Two hours and several phone calls later, it falls to me to see the patient and inform them that there is nothing that we are able to do for them as an Emergency Department. I endure a torrent of abuse and the whole process is miserably unsatisfactory for all involved. Meanwhile the department has become extremely busy – ambulances are queuing and the juggling act continues. Managers are enquiring why there’s a four hour wait – I’m getting tetchy. Despite all this, a fantastic bunch of committed hard-working people do their best. I could not wish for a better bunch of colleagues – as the rest of life becomes more and more reclusive, my workmates become my friends. Neat.

There’s an announcement on the news about forthcoming changes in Emergency Medicine. Statements from several presidents of Royal Medical Colleges are forthcoming with the notable exception of The Royal College of Emergency Medicine – more political spin. Has anyone mentioned that the same buffoons fucking about with Brexit have been meeting up with the large American healthcare/insurance companies – they’re selling off our NHS under our noses.
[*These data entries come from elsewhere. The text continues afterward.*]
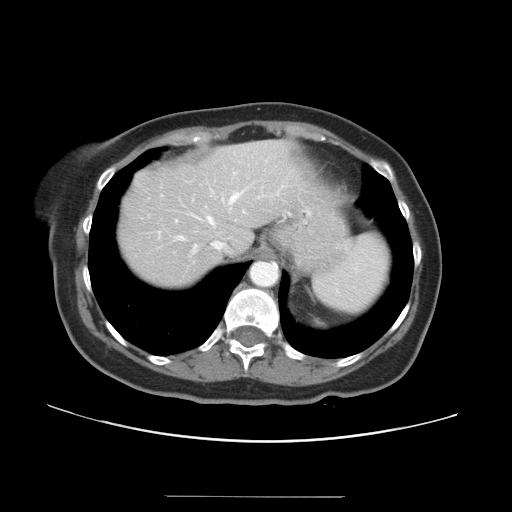
Contrast-enhanced abdominal CT, one axial slice. Position 28 of 34 along the scan axis. Reconstruction kernel STANDARD. 120 kVp. Intravenous contrast given. Soft-tissue window (W 400 / L 40 HU). 5 mm slice thickness. 512 × 512 image matrix, field of view 382 × 382 mm. Case-level facts recorded for this patient, not image findings: patient: male, age 67 years at operation; diagnosis: colorectal cancer liver metastases, imaged before liver resection; multiple liver metastases: yes; largest metastasis: 1.4 cm.
Structures marked on this image (manually delineated by an expert):
- hepatic veins: box from (x=173, y=190) to (x=245, y=254) px
- liver: (x=120, y=140)–(x=305, y=288)
- planned liver remnant (the part of the liver to remain after resection): (x=120, y=140)–(x=305, y=288)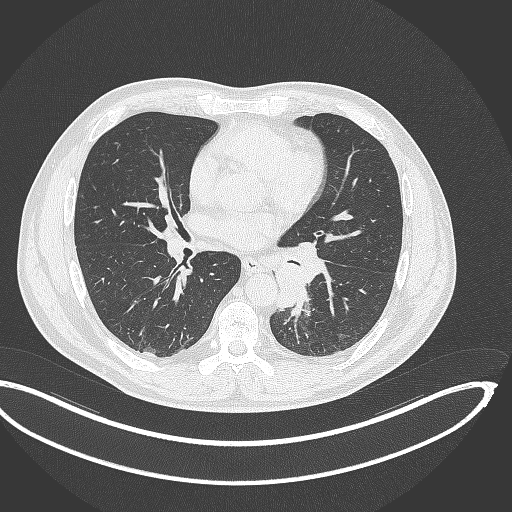
Chest CT, one axial slice. 120 kVp. Lung window (W 1500 / L -600 HU). 1 mm slice thickness. 512 × 512 image matrix. Patient: male, 50 years. From the clinical record (not read from this slice): clinical TNM (as recorded): T2a N3 M0.
Annotated regions visible in this slice (bounding box drawn by a radiologist):
- lung tumour (recorded histology: squamous cell carcinoma): bounding box (x1, y1, x2, y2) in pixels: (270, 243, 327, 312)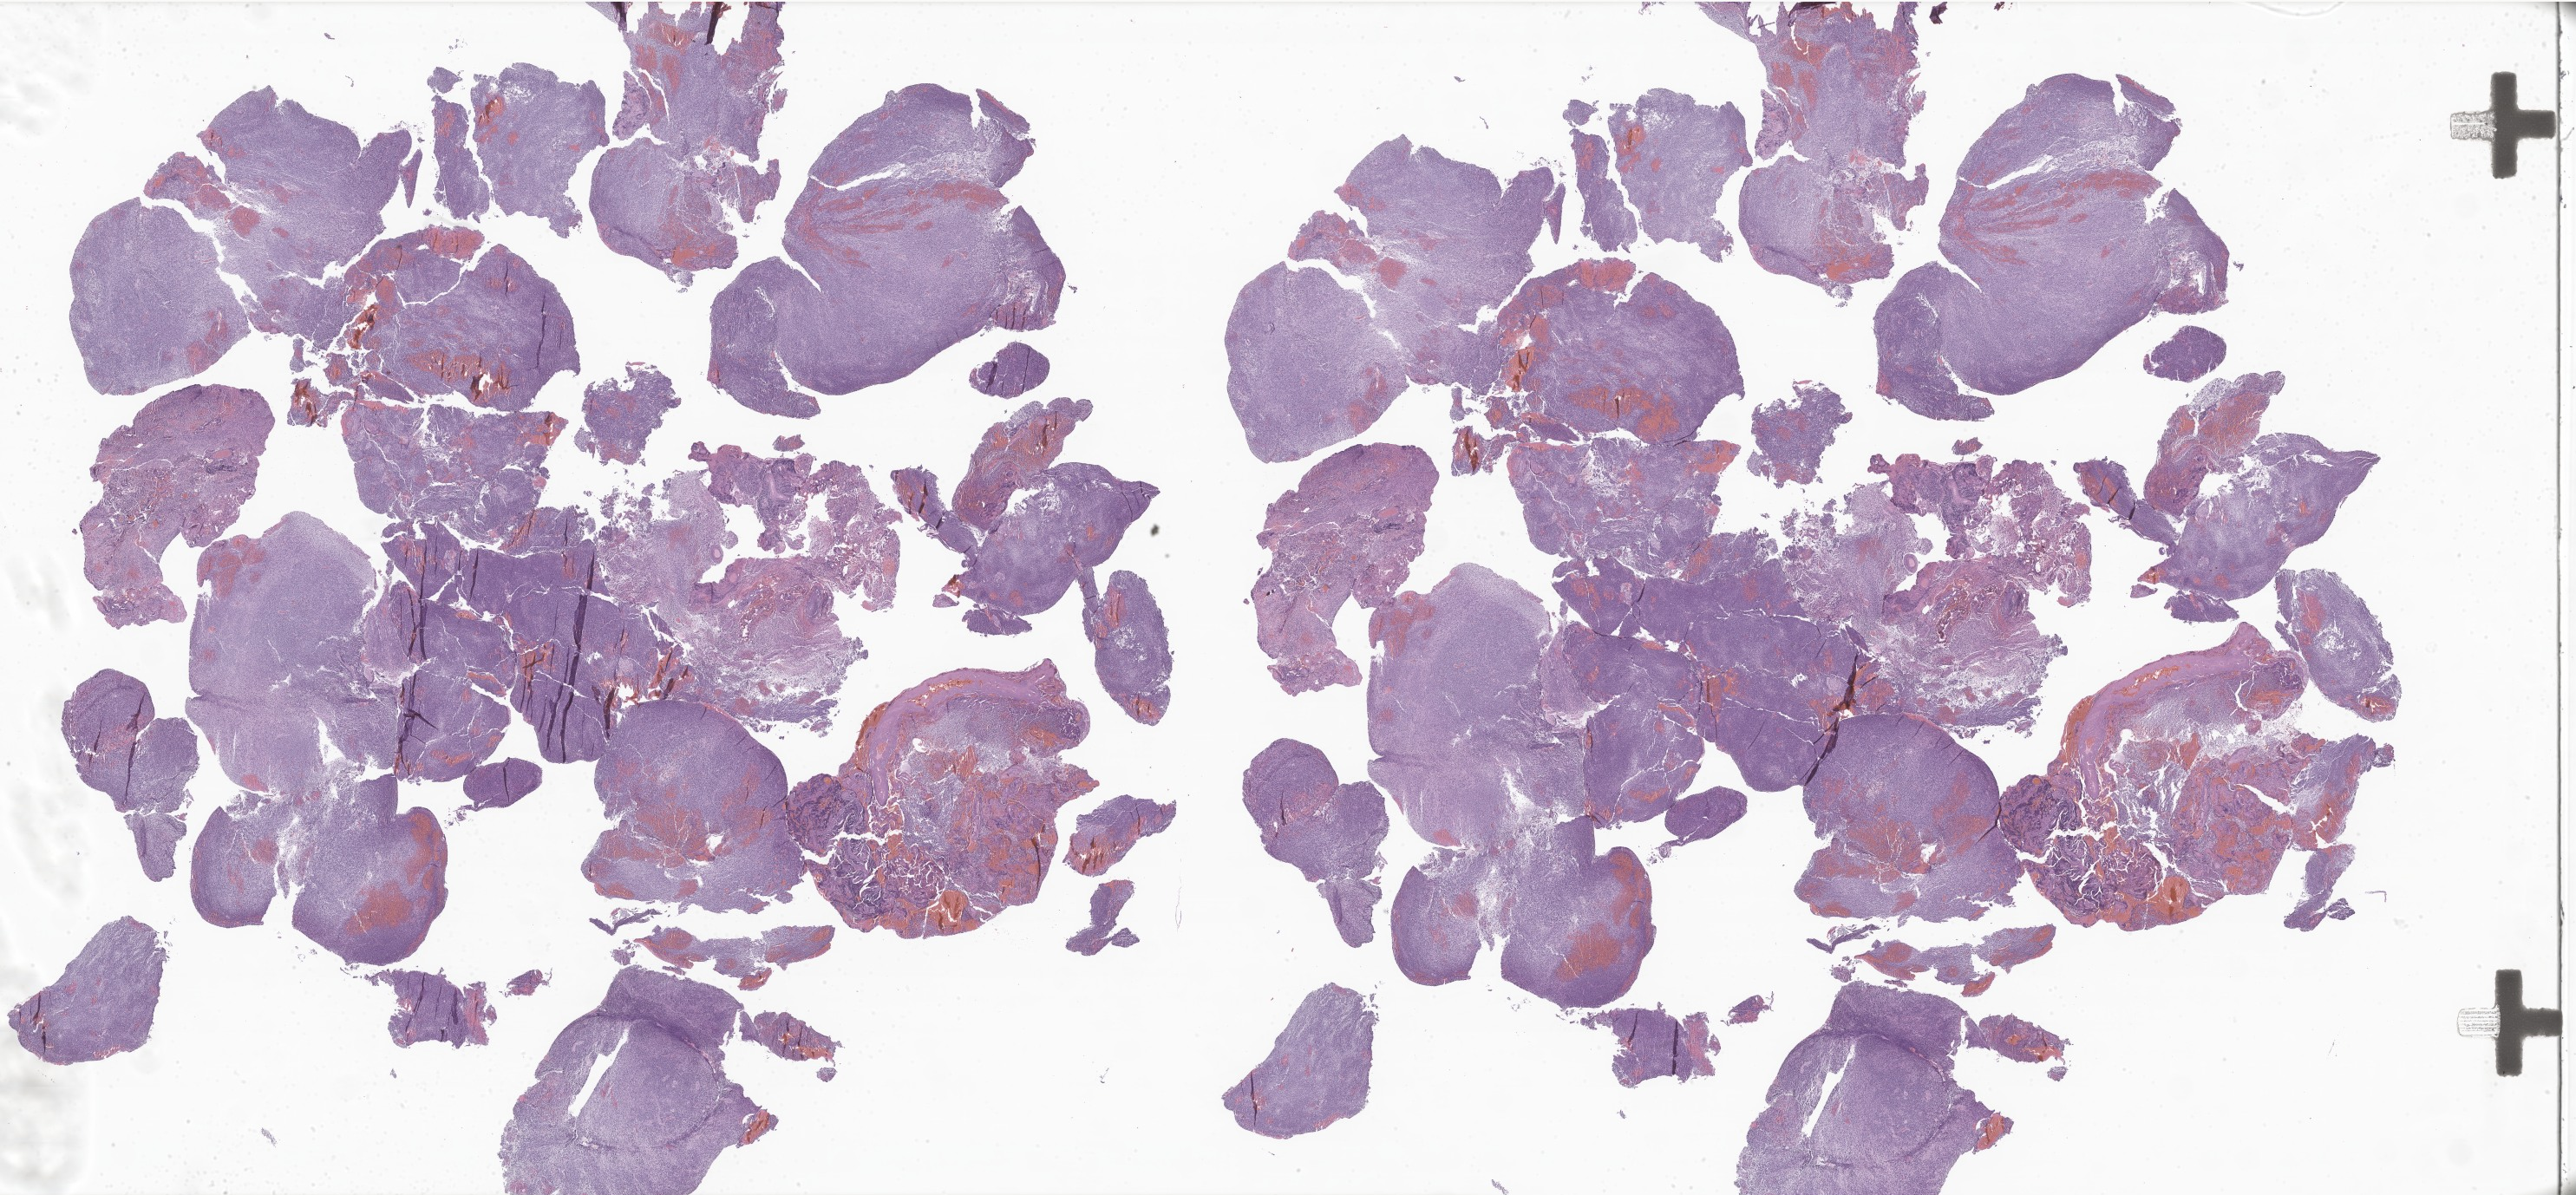
Whole-slide image, H&E stain of tumor tissue from the brain — low-resolution overview of the scanned area, about 50.1 x 23.2 mm, formalin-fixed paraffin-embedded section. Patient: male, age 140 months (11 years 8 months).
• diagnosis (ICD-O-3 morphology term): Medulloblastoma, NOS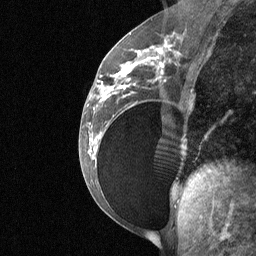
Breast MRI (dynamic contrast-enhanced), one sagittal slice; slice 30 of 64 in the series (ordered by position); dynamic contrast-enhanced study with each time point stored as its own series, time point 2 of 3 at this slice position (early post-contrast, ordered by acquisition time); 1.5 T; TE 4.8 ms, TR 27 ms; 2 mm slice thickness; 256 × 256 image matrix, field of view 200 × 200 mm. Female patient, age 34 years. From the clinical record (not read from this slice): setting: breast cancer imaged before/during neoadjuvant chemotherapy; receptor status: HR-positive, HER2-negative.
Outlined on this slice (semi-automatically segmented with operator editing):
- analysis volume of interest (the breast-tissue region the enhancement analysis was run in; not a lesion): box from (x=92, y=50) to (x=188, y=185) px
- tumour enhancement mask (voxels above the 90 % enhancement threshold inside the analysis volume of interest): (x=99, y=50)–(x=164, y=100)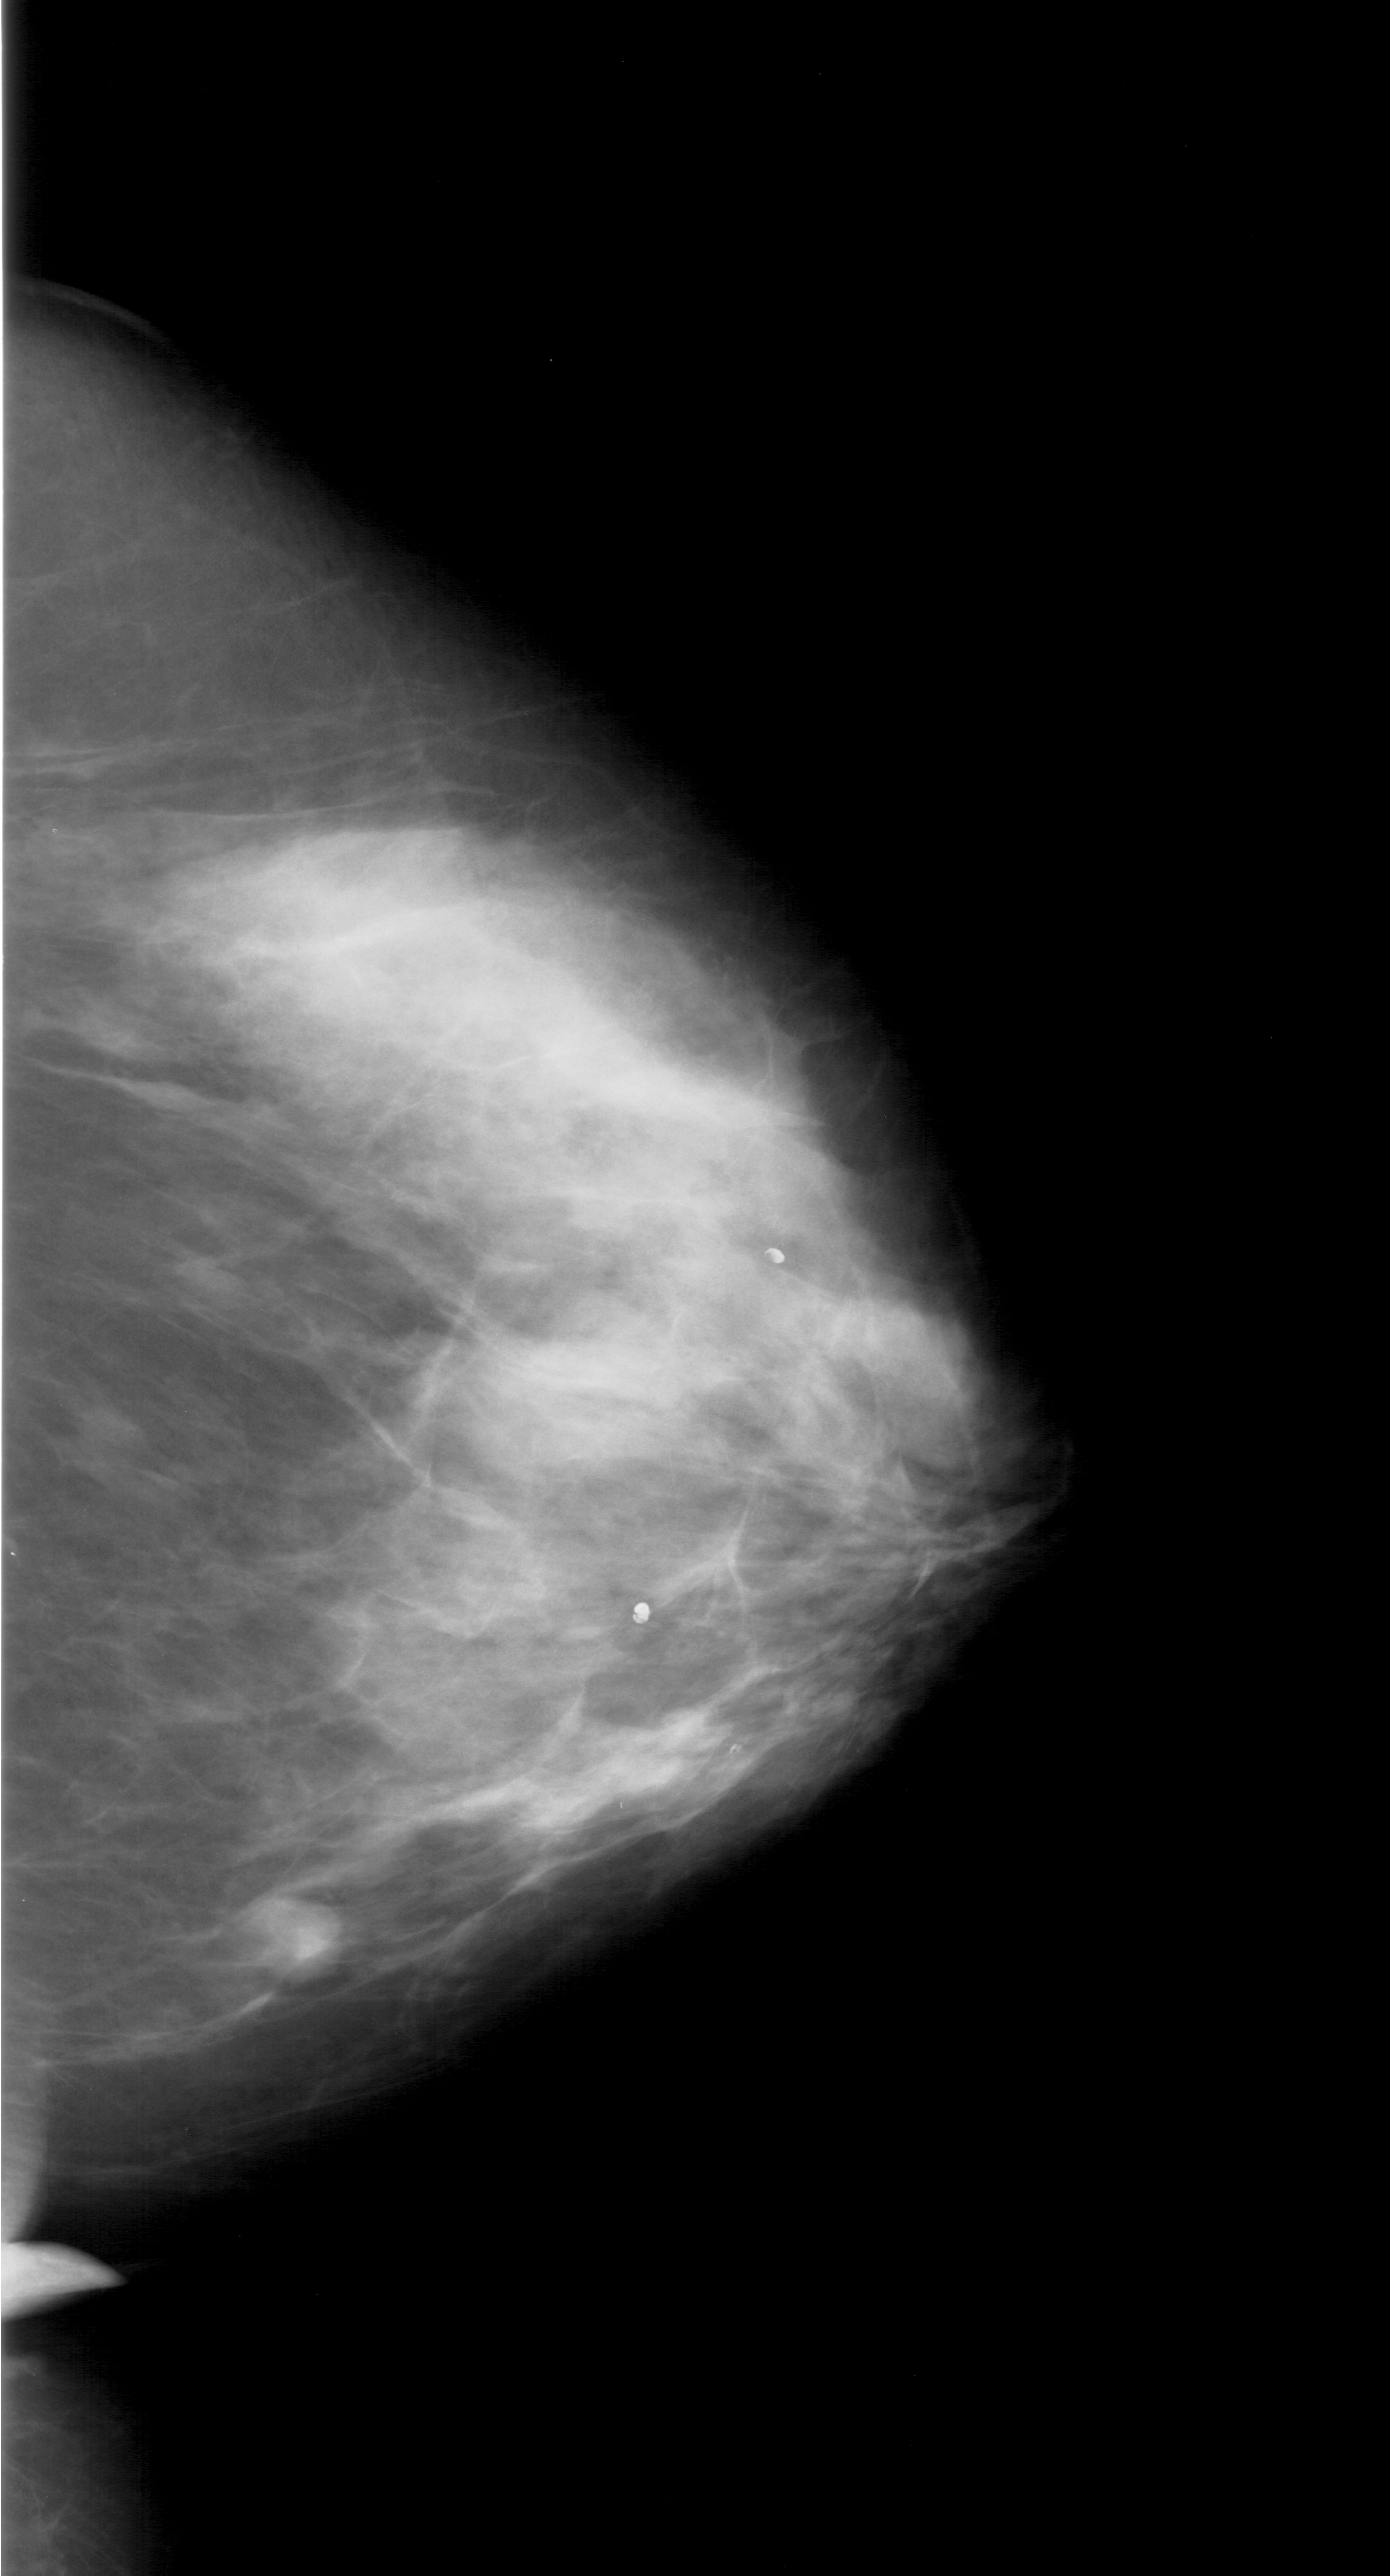
Scanned film-screen mammogram; right breast; craniocaudal (CC) view; BI-RADS breast density category 4 (scale 1–4); 1390 × 2576 image matrix.
Marked abnormalities (boxes around the expert regions of interest):
- mass, shape lobulated, margins ill defined; BI-RADS assessment category 4; pathology (as recorded): malignant: bounding box [x1, y1, x2, y2] px = [245, 1891, 357, 1987]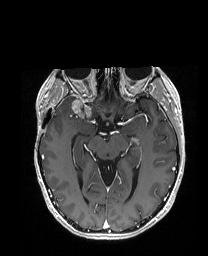
Brain MRI from a brain-tumour surgery series, one axial slice; slice 106 of 192 in the series (ordered by position); T1-weighted post-contrast; 1 mm slice thickness; 208 × 256 image matrix, field of view 203 × 250 mm. Case-level facts recorded for this patient, not image findings: histopathology: Metastatic Carcinoma from Breast primary; tumour location: Right Frontal.
Structures marked on this image (manually delineated by an expert):
- tumour: bounding box <61,97,81,115> (left, top, right, bottom; pixels)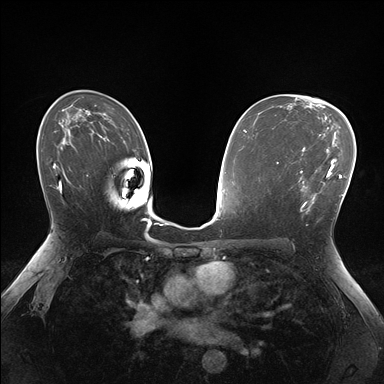
Breast MRI (dynamic contrast-enhanced), one axial slice; slice 102 of 176 in the series (ordered by position); dynamic contrast-enhanced series, time point 2 of 7 at this slice position (early post-contrast); 1.5 T; TE 1.5 ms, TR 4.1 ms; 1.1 mm slice thickness; 384 × 384 image matrix. Female patient.
Annotated regions visible in this slice (semi-automatic segmentation, software-assisted and operator-edited):
- enhancing-tissue mask used for the functional tumour volume (all voxels passing the contrast-enhancement thresholds inside the analysis volume; usually the tumour): box from (x=296, y=158) to (x=336, y=214) px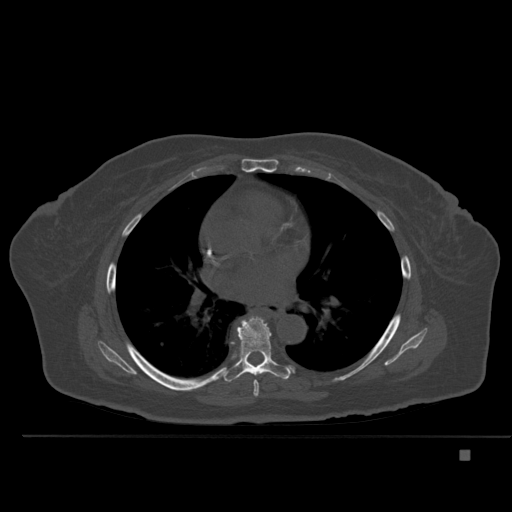
CT including the spine, one axial slice; slice 328 of 477 in the series (ordered by position); bone window (W 1800 / L 400 HU); 1.5 mm slice thickness; 512 × 512 image matrix. Patient: female, 74 years. From the clinical record (not read from this slice): primary cancer: colon.
Outlined on this slice (semi-automatic segmentation, software-assisted and operator-edited):
- T6 vertebra: bounding box <253,380,259,397> (left, top, right, bottom; pixels)
- T7 vertebra: <223,317,293,382>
We had a shooting the other week and within minutes resusc was swamped with armed police officers. While Davers sorted the patient, (not seriously injured) I felt that it was my duty to ‘risk assess’ the prospect of swarms of Gangstas arriving for a shoot out (It occurs to me that the police would be better placed guarding the entrance to ED rather than standing in the middle of resusc – I briefly imagine what machine gun fire in resusc would be like.) As part of my assessment, I sit in as a CID officer interviews two witnesses. Strangely, neither of them saw anything when the bullets were flying.

I should be proud and maybe I am just a little bit – a scrote like me becoming an Emergency Medicine consultant in what will soon be Europe’s largest Trauma Centre. How did that happen? To complete the cycle (of the book and playing gigs), I had an overwhelming urge to play a gig in the city where I work. I chose the Eagle Inn. The demure and elegant nurse practitioner Ann Carlin was my ticket agent. As usual it was the two Hartley bands and Tricia did some poetry. It was a blast – loads of people came from work including my anaesthetist friend Ollie – he’s in the book. It just so happened that Louise and our three offspring were there and my cousin Sarah and her husband came all the way from Ainsdale. It was a sweet and apt ending to our tour.

I was actually having a twat-tantrum when I stomped through the park and the rain – the usual snivelling self-indulgent crap ‘How come I’m the only one who ever sorts anything out?’ etc etc. Before leaving, I put on John Lee Hooker’s magnificent I’m Leaving and stared out of the window dramatically. Louise gave me that withering Rowan Atkinson style Stop being a cunt look and said nothing. She’s heard it all before. After a bit of dithering on the ranch I went to the chippy and got fish, chips, peas and gravy. I promptly fell asleep in the den-like comfort of the rear shedlet and I woke up cured.

I was right about the cats – Ginger is far too fat to be starving. It turns out that our neighbour is feeding them too. It’s St Patrick’s day. Viva Ireland and the Irish.